"Harder" Tour de Pologne to welcome riders in 2012
Organisers go for balanced but more difficult parcours
The Tour de Pologne is to include more climbing, and be generally harder in 2012 with race organiser Czeslaw Lang revealing several key details of this year's course to whet the appetite of fans and riders before the full route is announced early next month. Lang says the course will keep much of its 'familiar balance', but responding to claims from riders of the race being too easy, has been toughened things up this year.
"We can say that once again this year we've done what we could to design a technical and spectacular route with a good balance between mountain stages for attackers and men going for the general classification, and stages dedicated to the sprinters," said Lang. "We also plan to have a few more difficult stages at the start of the race, rather than deciding things on the final few days."
Historically the Tour de Pologne has featured several flat days, with a time trial and single hard 'queen stage' the only decisive days for the general classification. According to Lang the course will again be based largely out of the south of the country, but will be including several new peaks.
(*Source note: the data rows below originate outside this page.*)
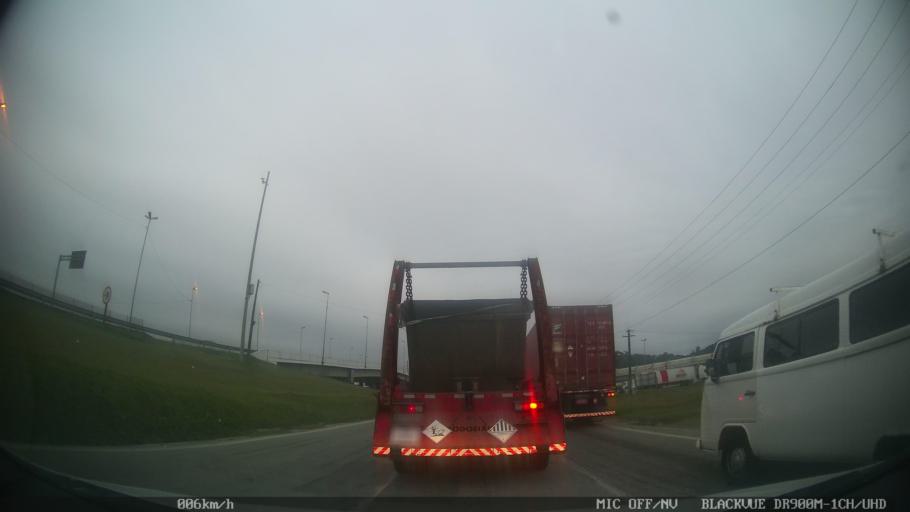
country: BR
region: Santa Catarina
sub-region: Itajai
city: Itajai
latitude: -26.8892
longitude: -48.7221
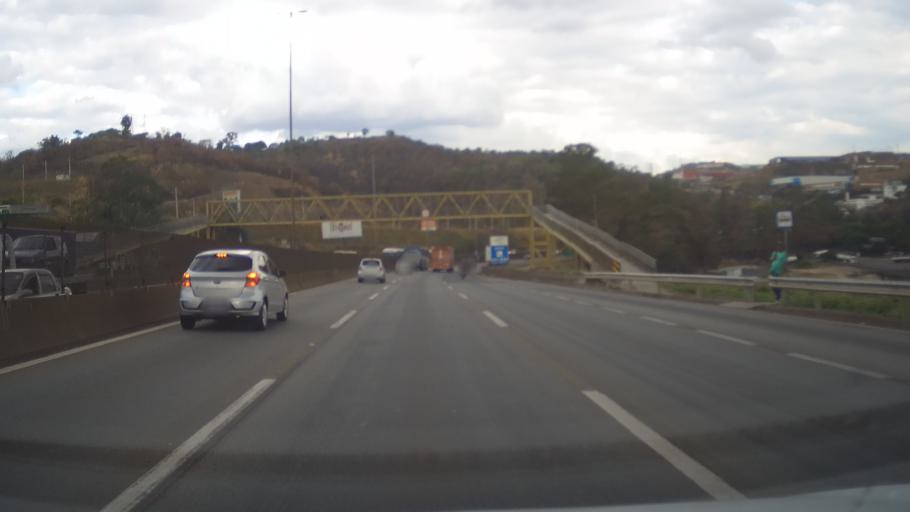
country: BR
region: Minas Gerais
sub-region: Contagem
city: Contagem
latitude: -19.9558
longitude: -44.0981
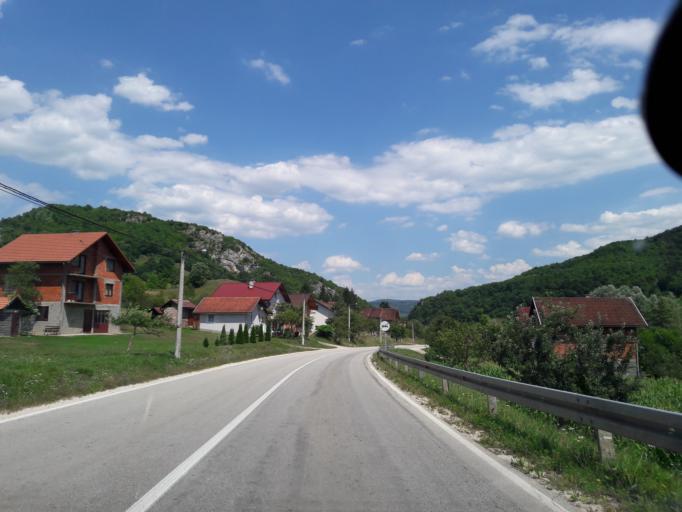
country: BA
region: Republika Srpska
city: Mrkonjic Grad
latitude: 44.4215
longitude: 17.1147
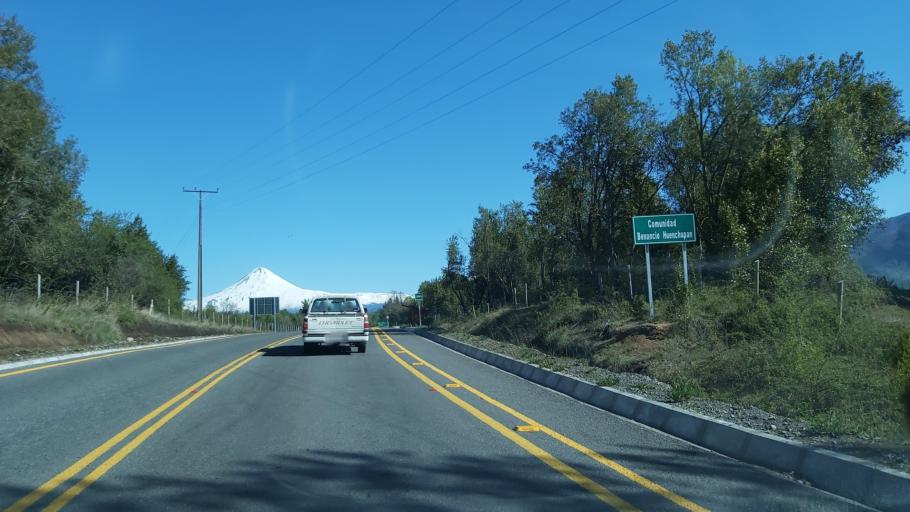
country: CL
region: Araucania
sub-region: Provincia de Cautin
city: Vilcun
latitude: -38.4903
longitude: -71.8254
Continuing with tradition, the Zakopane and Bukowina Tatrzanska have been maintained in the 2012 race, as has the seven stage format.
"Again this year the route will cover the southern central part of the country, which is where there are the most mountains," explains Lang. "We would always like to bring the race to all the cities, we always have a lot of requests and this makes us very happy, but unfortunately it isn't possible; Poland has a vast territory; this is why we try to rotate, edition after edition, to try to touch as many different areas of the country as we can."
The Tour de Pologne covers 1100 kilometres in 2012, starting in Karpacz on July 10 and finishing in Krakow on the 16th. 2012 is the first time the race has been run during the Tour de France, with the broadcast conflict with this year's London Olympic Games prompting the change.